Problem: Most major databases aren't yet built to work with serverless technologies, including MongoDB, PostgresQL, or MySQL. Remember that when your function goes idle, it shuts down. That means it loses its active database connection. That connection has to be reestablished when you boot back up. In a normal server, the connection is persistent since your server is always up. This can create a significant performance issue for your app that's hard to discover.
Secondly, most hosts for these traditional databases have connection limits as to how many connections you can have open. Serverless providers scale up the number of copies they have of your code running on different machines as they see fit. This means you can very easily blow your connection limit without realizing it. For example, MongoDB Atlas (a Mongo hosting provider) has a 500 connection limit even on their serverless tier! Connections are also very memory intensive for traditional databases so it can hurt performance.
Workaround
Use a Database With High Connection Limits - You can just brute force this by running your own database server on a big machine but now you have to manage a database server! You can also try DigitalOcean's Managed Postgres service, which has PG Bouncer built in. That means you can get up to 5000 connections per database on Digital Ocean.
Use Amazon DynamoDB or FaunaDB - Neither of these have connection limits issues. Dynamo can be really hard to query though and FaunaDB is not as battle tested as MongoDB.
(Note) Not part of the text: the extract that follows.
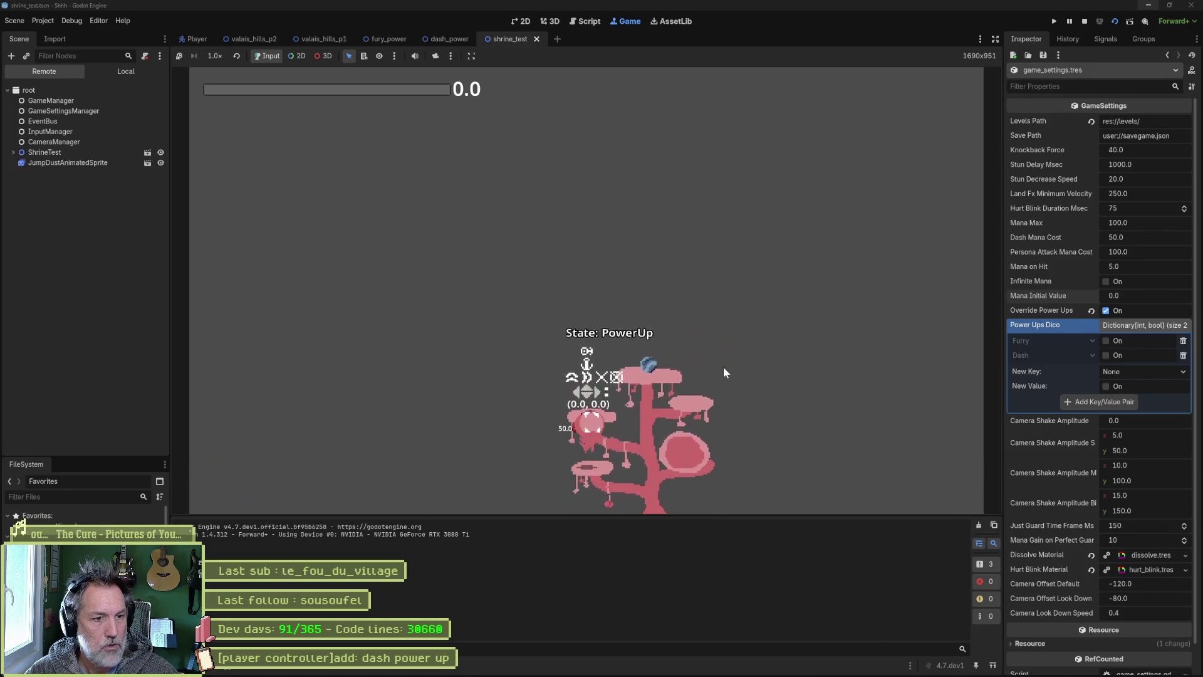
key("Right")
key("space")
Use Amazon Aurora Serverless With a Data API - This is Amazon's clever way of allowing you to use Postgres and MySQL without a traditional database connection. Instead you make HTTP API calls to your database. This isn't great for performance since now you have the overhead of a
SSL
handshake to make a database call. This solution is also very very new at the time of writing this article.Don't Work Around It - Just hope you never get big enough to have this problem. That's kind of ironic though since you probably want to go get big enough to have this problem.
Performance, What?
Problem: In a traditional environment, there is pretty mature tooling for most languages / frameworks to measure performance. That's just not true in serverless, yet. You can measure the total response time for a call, but there are a lot of other factors outside of your code that could impact timings. Was it a cold boot? Was it a cold boot with a delay in connecting to a database? Did your serverless provider glitch and leave you on a box where someone else took all the CPU? Unlike a normal server, you can't look at a chart and see that somehow the CPU spiked. Remember, you can't look at the server!
Workaround:
- Add a bunch of logging and tooling by hand - Yeah and guess?
Conclusion
Serverless technologies work, but the ecosystem isn't there in terms of databases, performance management, and reliability to replace traditional server architecture. Even the big players are still experimenting with solutions they might throw away in a few years. If that's fine with you, then go for it. Just do it with eyes open and not clouded by the chatter in the techverse.
Top comments (2)
The solution to coldstart is to author small single responsibility cloud functions. This is the best practice advice from AWS on Lambda. Coldstart is directly correlated to function payload size and to avoid it: write smaller functions. We've found sub 5mb will load sub second. Usually 150ms cold. (Aside: pinging/lambda warmers DO NOT fix coldstart. They hide it. If you get 2 concurrent requests you will still coldstart 1 of them. Pinging only keeps 1 Lambda warm.)
Thanks for the feedback. Is this only specific to Lambda or have you found this to be the case on all the major cloud function as a service tools? I found on Vercel that this was always multi second even with single line functions. How difficult is it to keep to the sub 5MB size given that you might use a NPM package that's bigger than that (thinking of some of the Node database clients)?